Herausforderungen und Chancen Kampf gegen Einweg: Die Zukunft der Mehrwegsysteme in der Schweiz

Mehrwegsysteme für Verpackungen und Becher sollen eine nachhaltige Alternative zu Einwegprodukten bieten. Doch nicht jedes Konzept kann sich auf dem Schweizer Markt etablieren. Was braucht es, damit nachhaltige Lösungen langfristig funktionieren?

Sie sind unterwegs, kaufen einen Kaffee – und wenn Sie fertig sind, landet der Becher im Abfall. Genau diesen Einwegkaffeebechern hatte das Zürcher Start-up Kooky den Kampf angesagt. Doch nun ist Schluss: Kooky stellt sein Mehrwegsystem für Kaffeebecher ein und verlässt den Schweizer Markt. Die Zukunft des Unternehmens ist ungewiss.

Kooky ist nicht das einzige Unternehmen im Mehrwegsektor, doch es wirft die Frage auf: Was braucht es, damit ein Mehrweggeschirr-System funktioniert? Jeanette Morath ist Gründerin und Geschäftsleiterin von Recircle. Das Unternehmen bietet Mehrwegverpackungen für die Gastronomie an. Ihr Erfolgsrezept: «So einfach wie möglich.»

Die Schweiz sei noch kein sehr digitales Land, und das habe Kooky wohl unterschätzt. «Bei Kooky musste man sich in einer App registrieren, den Becher scannen und in einen bestimmten Behälter einwerfen, um das Depot zurückzubekommen», so Morath. Recircle hingegen setzt auf ein einfacheres System: «Wir arbeiten mit einem Depotsystem und der Rückgabe an möglichst vielen Orten, direkt über Menschen. Es muss so einfach wie möglich sein.»

Rückgang des Interesses?

Mehrweg war in den letzten Jahren ein grosses Thema, auch in der Politik. Ab 2023 wurde vielerorts eine Mehrwegpflicht für Grossveranstaltungen erlassen. Doch gefühlt wurde es ruhiger um das Thema. Das erlebt auch Jeannette Morath so.

2019 sei ihr stärkstes Jahr gewesen. Dann kam Corona, es folgten Kriege, Inflation, Strompreiserhöhungen und Personalmangel in der Gastro. Viele Restaurants mussten schliessen. Umweltthemen rückten in den Hintergrund, «das Überleben stand im Vordergrund», erklärt Morath.

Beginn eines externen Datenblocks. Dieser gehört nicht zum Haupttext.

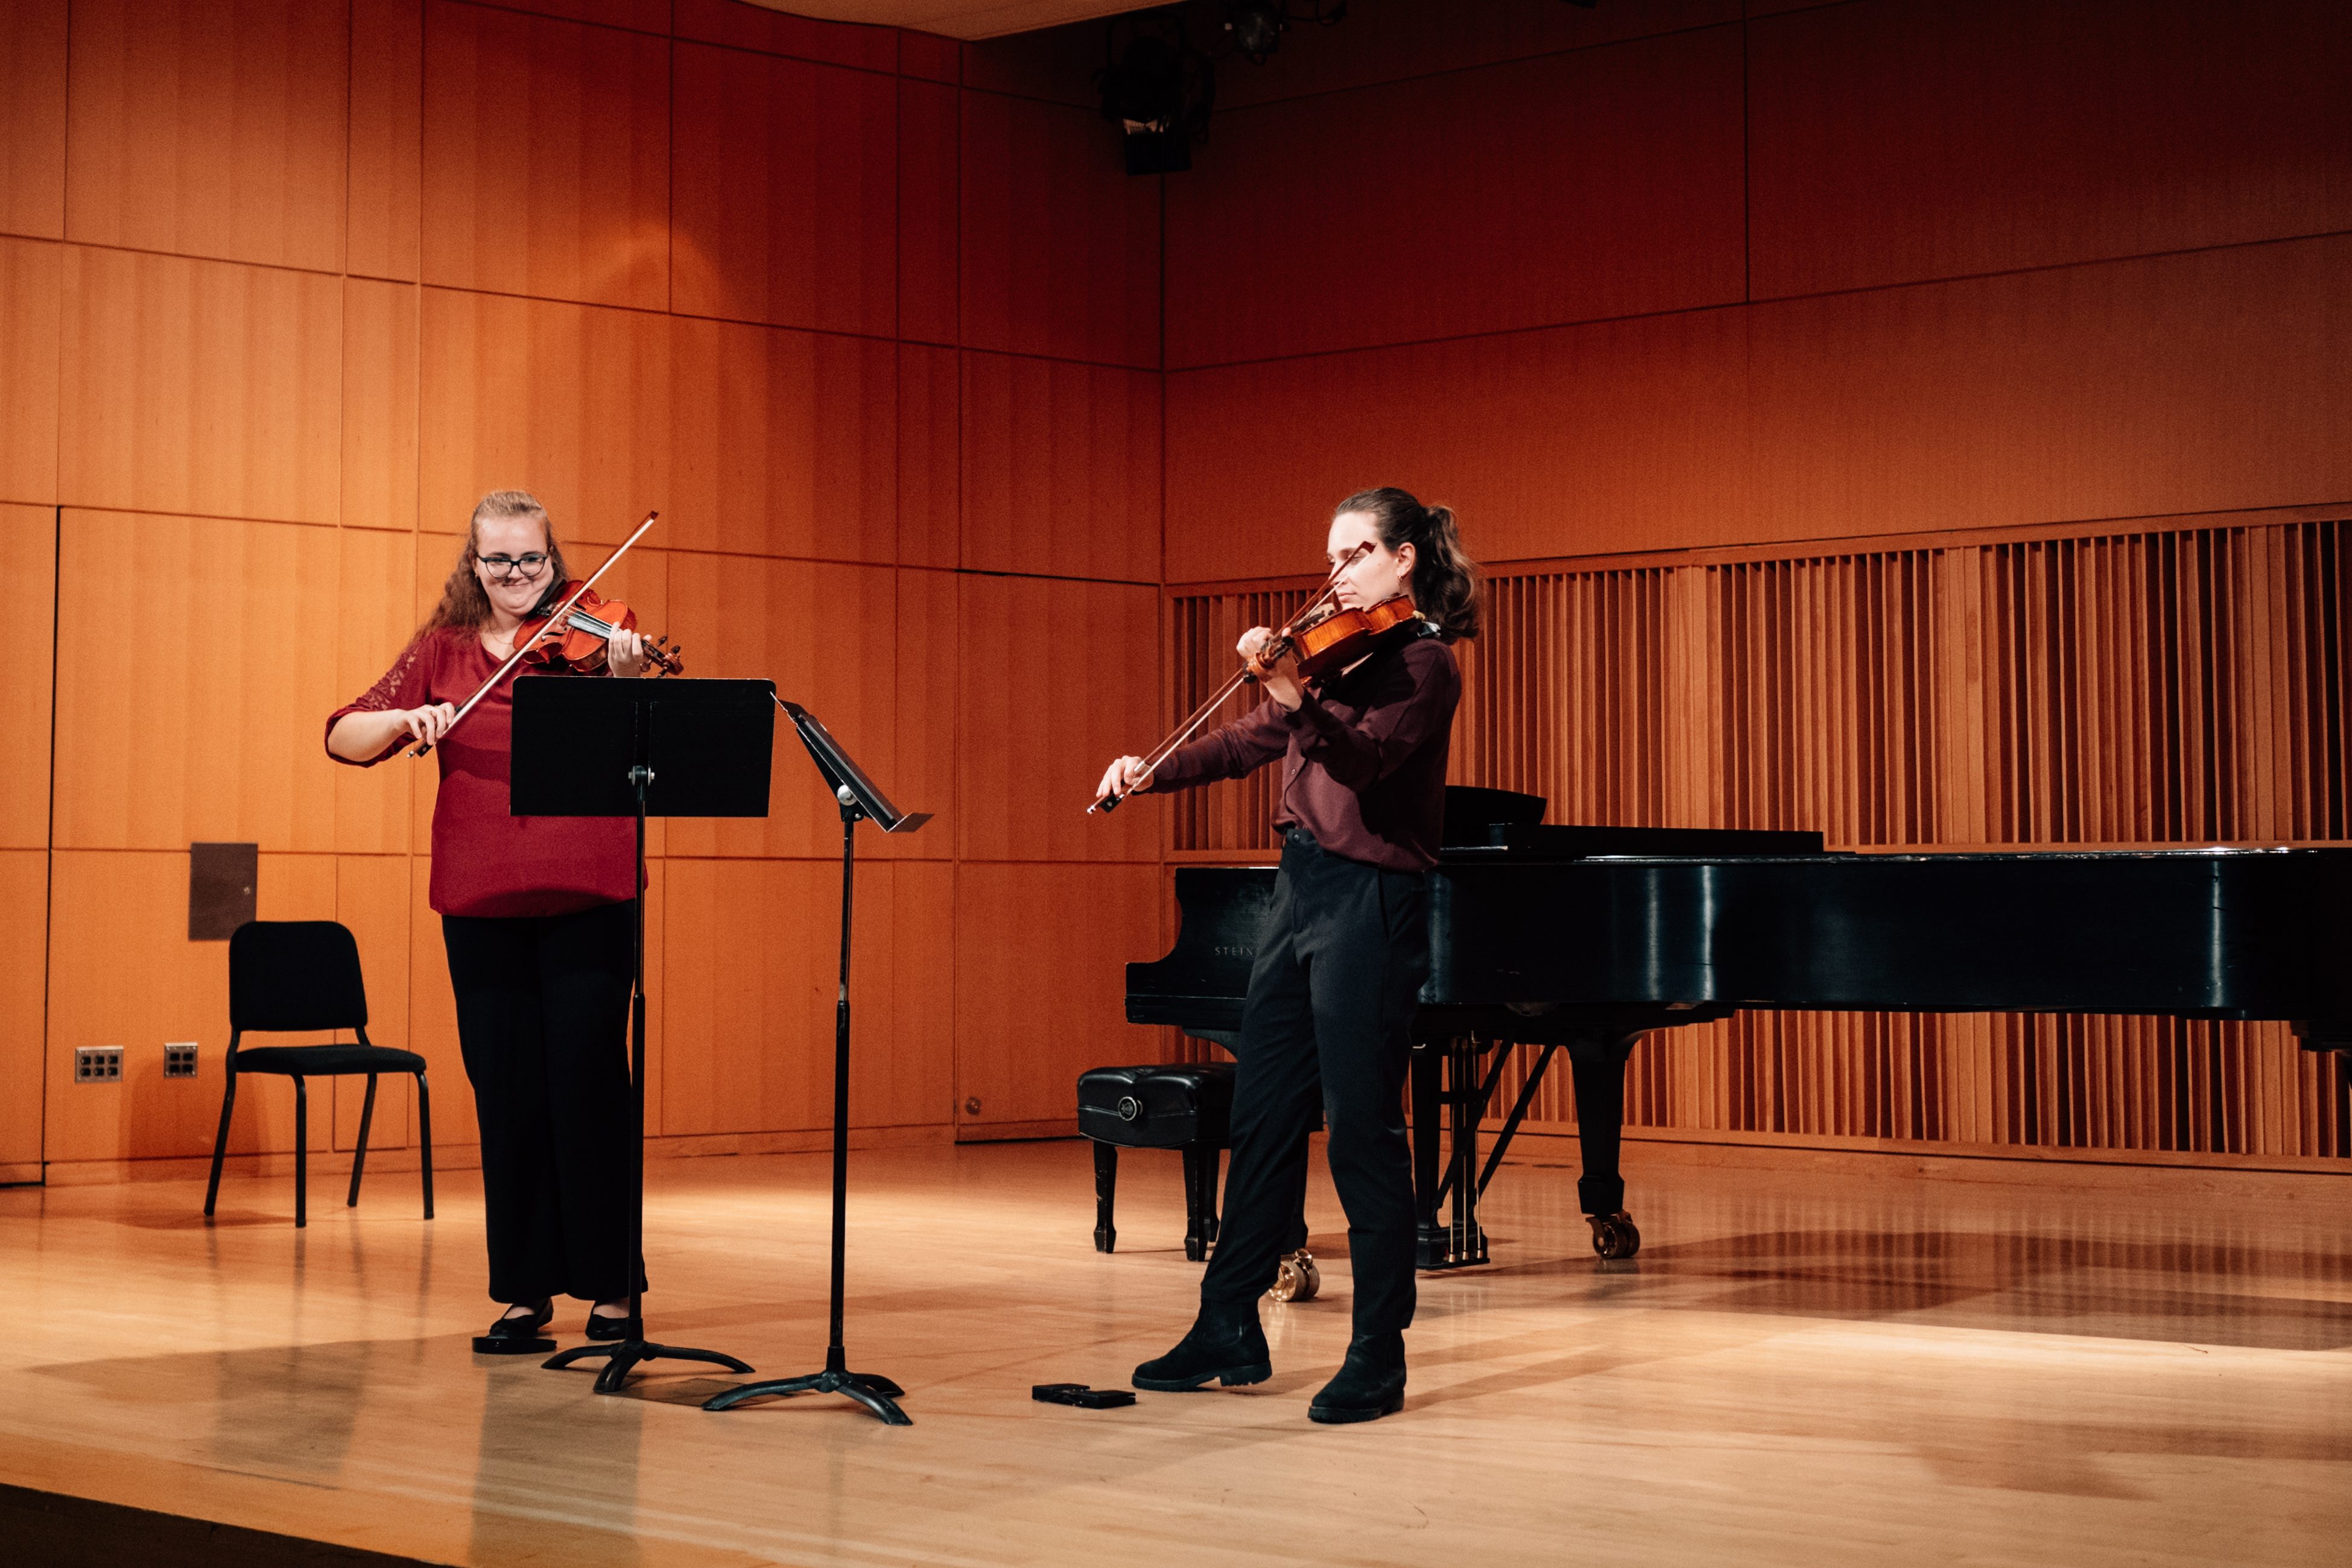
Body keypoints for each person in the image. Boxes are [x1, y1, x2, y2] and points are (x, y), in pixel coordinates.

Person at [1095, 486, 1479, 1424]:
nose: (1336, 574)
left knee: (1361, 1129)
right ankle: (1227, 1323)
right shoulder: (1337, 661)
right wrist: (1152, 771)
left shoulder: (1422, 663)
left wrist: (1295, 695)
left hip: (1371, 902)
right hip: (1298, 892)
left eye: (1357, 554)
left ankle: (1378, 1353)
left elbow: (1360, 762)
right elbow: (1242, 743)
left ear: (1404, 560)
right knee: (1262, 1117)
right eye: (1332, 555)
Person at [326, 490, 653, 1351]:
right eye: (498, 560)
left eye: (531, 559)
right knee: (505, 1091)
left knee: (588, 1085)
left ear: (553, 557)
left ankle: (613, 1287)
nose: (516, 575)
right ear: (473, 564)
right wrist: (406, 717)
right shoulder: (442, 648)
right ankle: (524, 1290)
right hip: (479, 900)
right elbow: (343, 734)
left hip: (589, 892)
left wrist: (624, 678)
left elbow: (640, 739)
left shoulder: (593, 634)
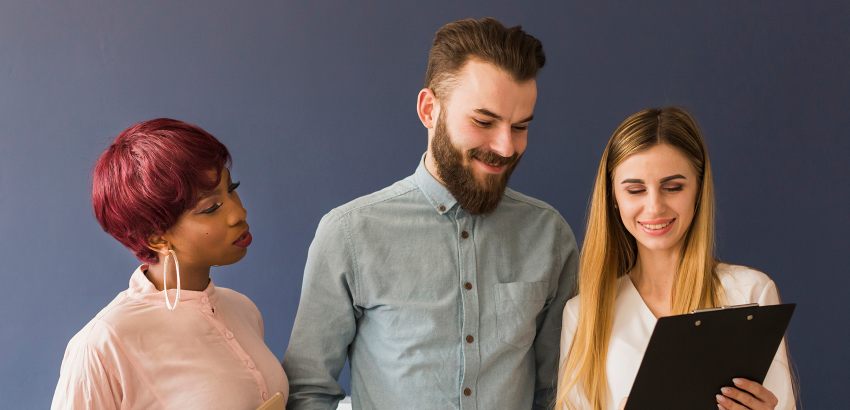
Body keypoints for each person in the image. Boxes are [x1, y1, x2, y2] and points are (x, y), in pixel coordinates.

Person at [282, 17, 578, 410]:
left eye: (520, 126)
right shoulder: (349, 234)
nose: (506, 147)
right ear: (429, 110)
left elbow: (559, 392)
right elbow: (308, 393)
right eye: (484, 121)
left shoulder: (550, 234)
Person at [556, 107, 797, 410]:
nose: (654, 207)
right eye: (635, 190)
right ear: (613, 198)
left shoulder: (749, 293)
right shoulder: (584, 313)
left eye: (673, 188)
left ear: (699, 190)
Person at [51, 119, 289, 409]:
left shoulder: (243, 309)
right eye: (211, 208)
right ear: (156, 238)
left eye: (232, 188)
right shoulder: (102, 346)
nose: (238, 212)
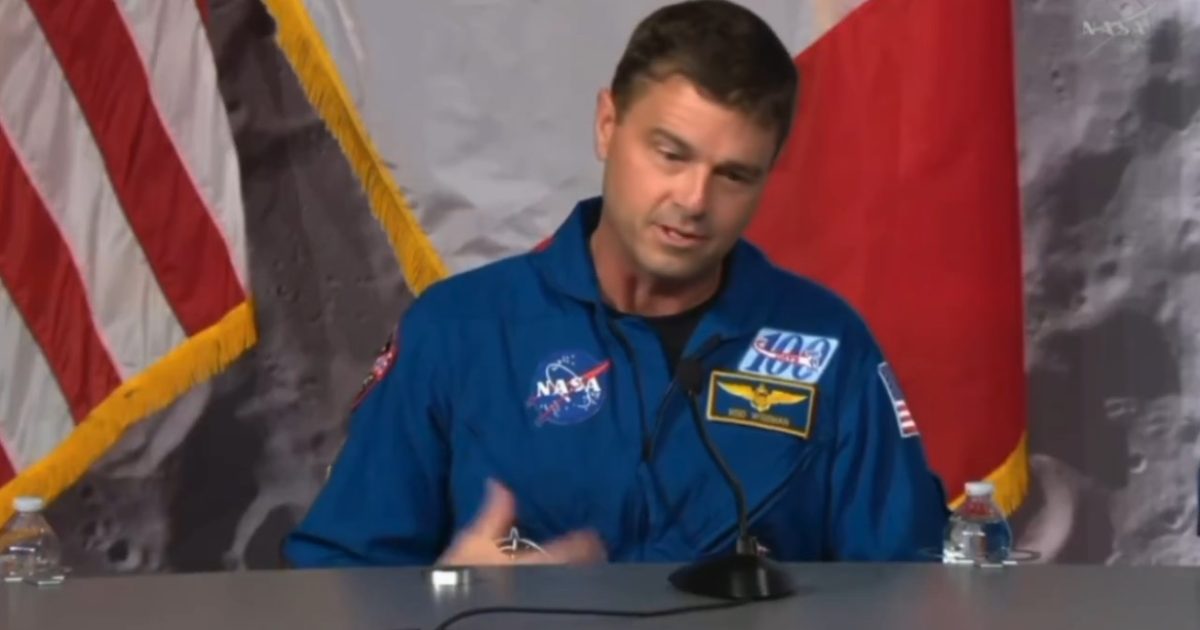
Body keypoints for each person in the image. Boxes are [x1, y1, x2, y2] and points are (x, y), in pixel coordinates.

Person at [284, 0, 949, 568]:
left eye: (734, 175)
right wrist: (445, 593)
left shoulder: (828, 344)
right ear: (608, 125)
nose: (694, 200)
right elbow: (335, 583)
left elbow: (908, 591)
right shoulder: (459, 331)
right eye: (670, 154)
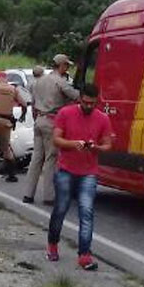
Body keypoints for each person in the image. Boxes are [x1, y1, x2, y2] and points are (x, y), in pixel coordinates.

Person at [47, 84, 113, 271]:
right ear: (79, 99)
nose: (88, 106)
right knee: (61, 208)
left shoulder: (103, 119)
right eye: (85, 102)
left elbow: (107, 144)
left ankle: (84, 254)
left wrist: (96, 147)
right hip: (66, 169)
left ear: (97, 101)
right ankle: (52, 243)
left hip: (88, 172)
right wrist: (73, 144)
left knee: (87, 211)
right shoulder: (66, 113)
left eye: (92, 103)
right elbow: (56, 139)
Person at [24, 54, 79, 205]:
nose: (67, 68)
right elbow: (76, 96)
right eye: (66, 66)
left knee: (36, 158)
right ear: (61, 65)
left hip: (39, 120)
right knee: (51, 159)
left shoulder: (38, 81)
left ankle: (28, 194)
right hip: (52, 121)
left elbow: (32, 101)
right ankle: (49, 196)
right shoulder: (60, 82)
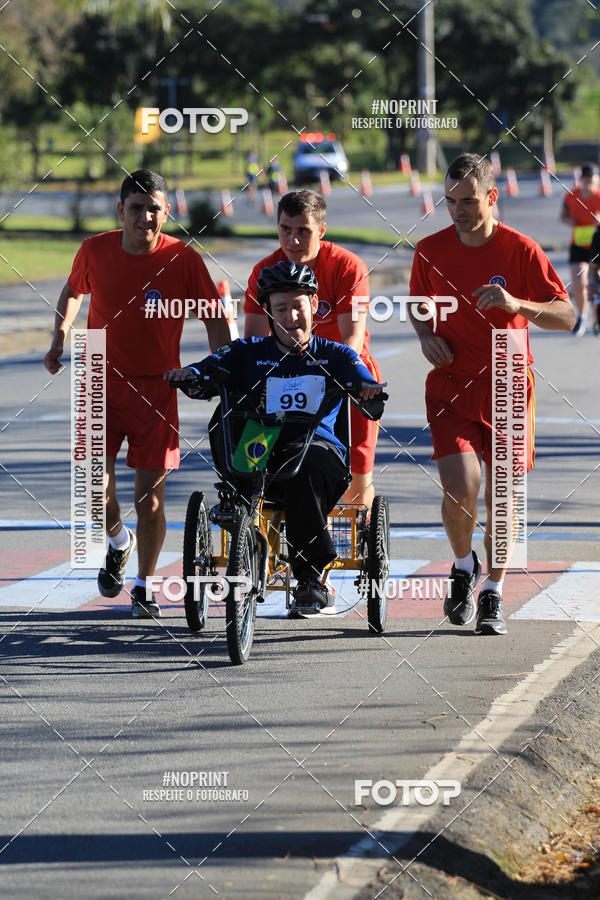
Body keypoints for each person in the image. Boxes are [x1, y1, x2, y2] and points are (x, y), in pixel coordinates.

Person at [44, 169, 231, 618]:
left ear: (166, 212)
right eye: (137, 208)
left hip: (156, 385)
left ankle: (145, 586)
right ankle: (116, 540)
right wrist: (60, 337)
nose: (146, 217)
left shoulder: (183, 259)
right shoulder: (95, 250)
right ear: (120, 211)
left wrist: (222, 370)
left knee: (149, 500)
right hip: (98, 375)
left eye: (154, 209)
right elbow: (73, 290)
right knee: (92, 487)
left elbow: (214, 316)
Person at [409, 153, 574, 636]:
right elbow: (418, 305)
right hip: (451, 384)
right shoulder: (429, 251)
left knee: (503, 501)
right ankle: (463, 568)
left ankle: (494, 593)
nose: (458, 210)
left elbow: (566, 316)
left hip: (506, 377)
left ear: (492, 197)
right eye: (450, 201)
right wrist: (424, 334)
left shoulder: (521, 250)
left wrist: (516, 302)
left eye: (468, 201)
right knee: (461, 492)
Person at [167, 260, 385, 616]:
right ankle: (238, 515)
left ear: (314, 305)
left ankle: (311, 577)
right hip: (262, 449)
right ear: (267, 311)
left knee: (305, 468)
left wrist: (367, 390)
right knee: (233, 430)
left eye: (297, 307)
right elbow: (208, 367)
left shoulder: (336, 355)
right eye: (281, 309)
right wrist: (189, 375)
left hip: (317, 453)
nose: (291, 317)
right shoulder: (247, 352)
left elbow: (360, 376)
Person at [243, 189, 382, 509]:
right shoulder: (265, 270)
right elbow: (252, 340)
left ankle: (355, 522)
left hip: (343, 371)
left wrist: (326, 373)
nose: (292, 241)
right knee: (251, 461)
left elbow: (353, 338)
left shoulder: (348, 267)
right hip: (282, 373)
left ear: (321, 230)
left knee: (356, 475)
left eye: (302, 231)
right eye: (285, 230)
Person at [559, 163, 600, 335]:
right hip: (579, 244)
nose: (589, 183)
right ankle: (582, 316)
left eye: (592, 179)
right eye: (585, 179)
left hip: (598, 243)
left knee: (596, 282)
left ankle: (597, 322)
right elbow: (562, 217)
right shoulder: (571, 196)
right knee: (579, 279)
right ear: (580, 180)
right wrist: (571, 222)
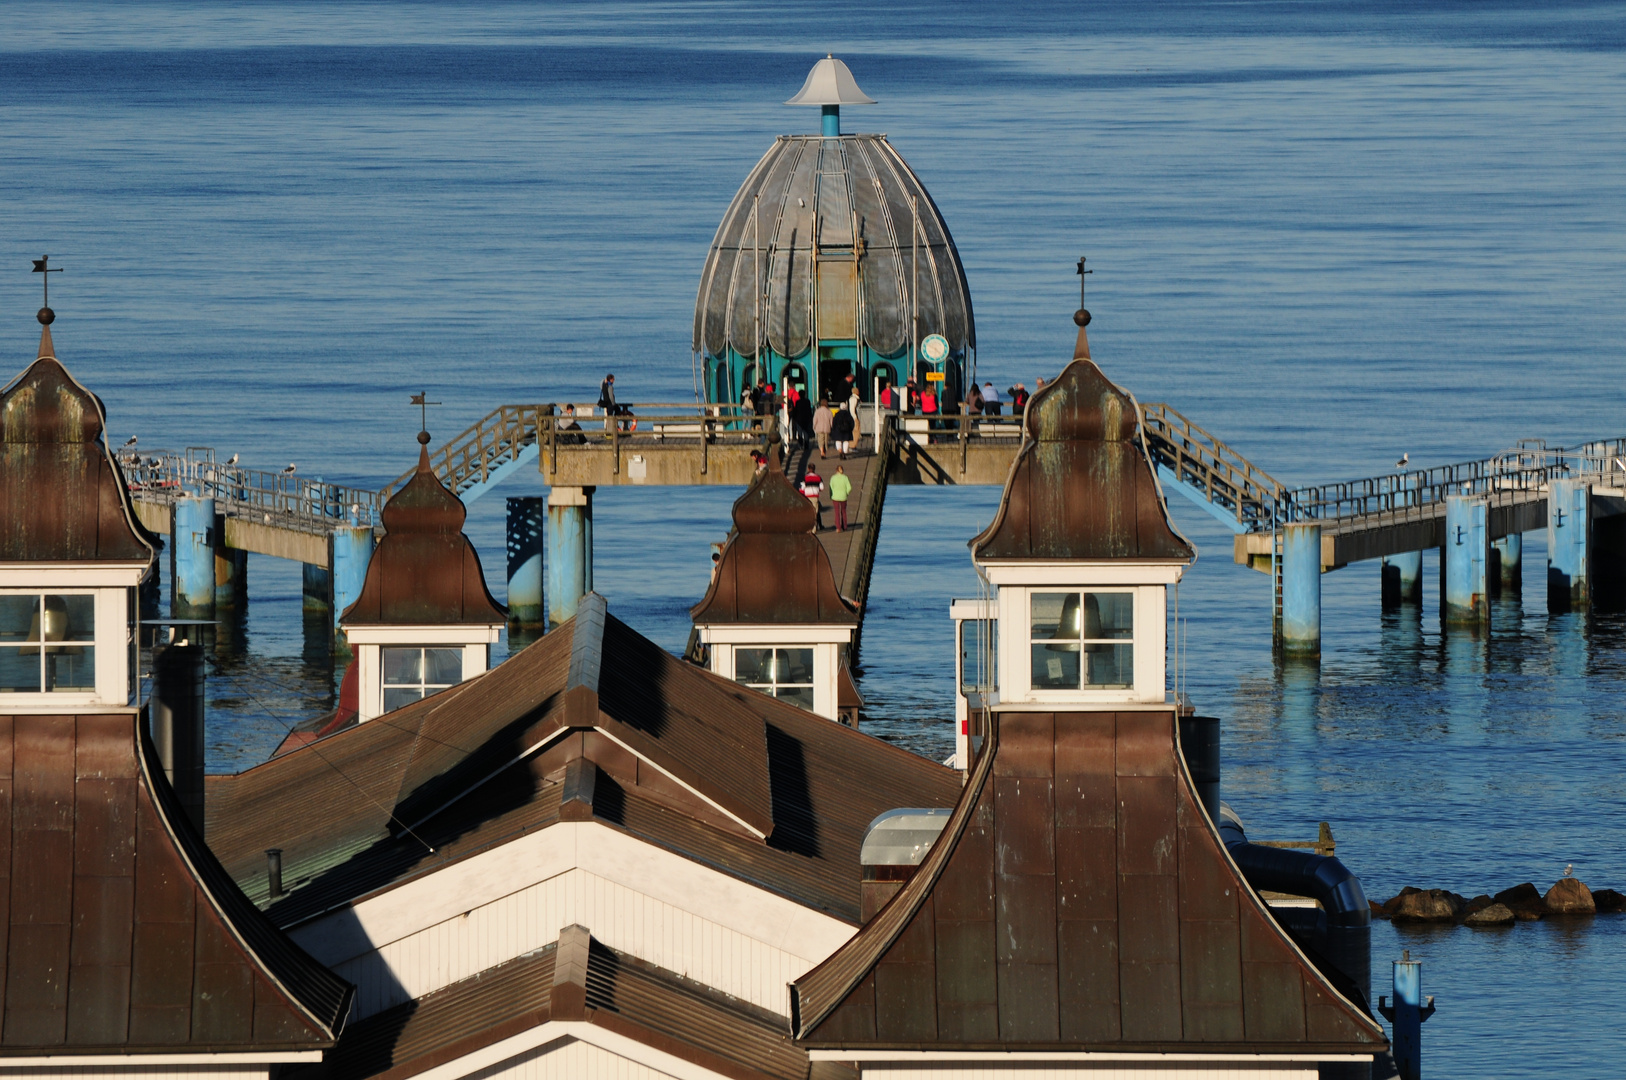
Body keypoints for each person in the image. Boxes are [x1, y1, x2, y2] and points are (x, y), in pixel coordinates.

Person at [829, 464, 852, 532]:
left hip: (835, 497)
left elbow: (830, 488)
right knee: (843, 511)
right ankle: (844, 526)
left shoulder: (833, 478)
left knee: (837, 512)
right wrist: (846, 493)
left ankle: (838, 527)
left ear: (836, 470)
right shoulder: (845, 478)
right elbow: (849, 487)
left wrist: (831, 495)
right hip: (843, 496)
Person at [800, 465, 824, 531]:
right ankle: (814, 528)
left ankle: (808, 528)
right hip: (815, 496)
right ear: (814, 469)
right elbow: (822, 488)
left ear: (808, 469)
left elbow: (802, 489)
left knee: (808, 512)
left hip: (807, 497)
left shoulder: (805, 478)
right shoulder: (818, 477)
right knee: (815, 512)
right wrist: (816, 489)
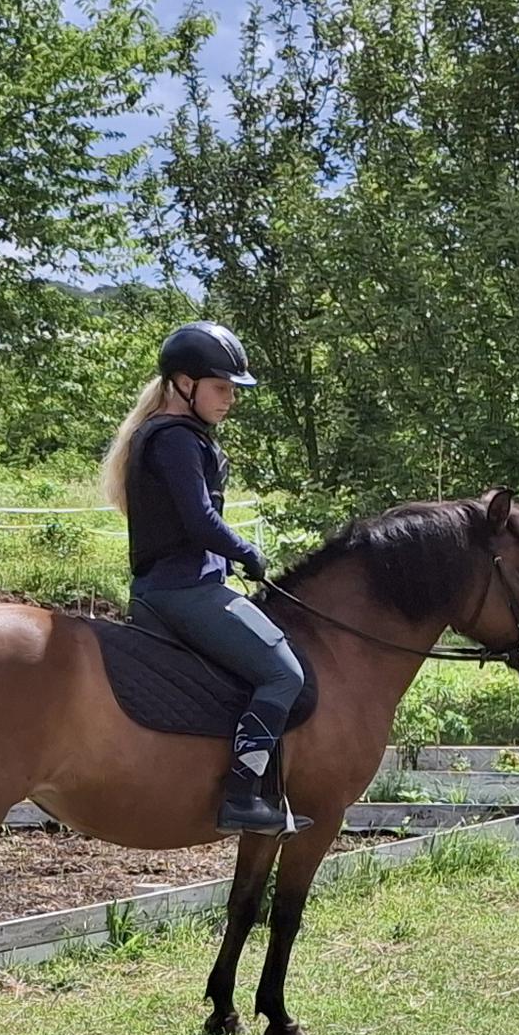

Mülltonne mit Kaffeebechern und Zigarettenstummel.
Legende: «Wir Menschen sind an unserer Belastungsgrenze angekommen und haben im Moment keine Kapazität, um uns mit Umweltthemen zu befassen», erklärt Jeannette Morath von Recircle ihr Empfinden. imago images/Michael Gstettenbauer

Doch Morath sieht eine Trendwende: «Jetzt dreht sich der Wind zum Glück wieder langsam. Wir haben wieder mehr Gespräche mit grösseren Partnern wie Restaurantketten. Zudem organisiert sich die Mehrwegbranche.» So gebe es den neu gegründeten Verband New European Reuse Alliance. Auch in der Schweiz solle es bald einen Mehrwegverband geben. In der EU werde ein neues Verpackungsgesetz ausgearbeitet.

«Mit Recircle expandieren wir nach Europa. Wir sind schon in Deutschland mit 250 Restaurants und fokussieren jetzt auf Frankreich und auf Belgien», so Morath.

Herausforderungen bleiben

Trotz Fortschritten bleibt die Mehrwegbranche nicht ohne Herausforderungen. In Bern etwa will der Regierungsrat die Mehrwegpflicht bei Grossveranstaltungen lockern. Morath versteht diese Entwicklung nicht ganz: «In der Stadt Bern funktioniert das Mehrwegsystem super. Ich glaube, das kommt daher, dass die Lobby der Verpackungsindustrie sehr stark und die Angst vor Veränderungen gross sind. Aber die Kreislaufwirtschaft kommt.» Unsere Ressourcen seien schliesslich begrenzt.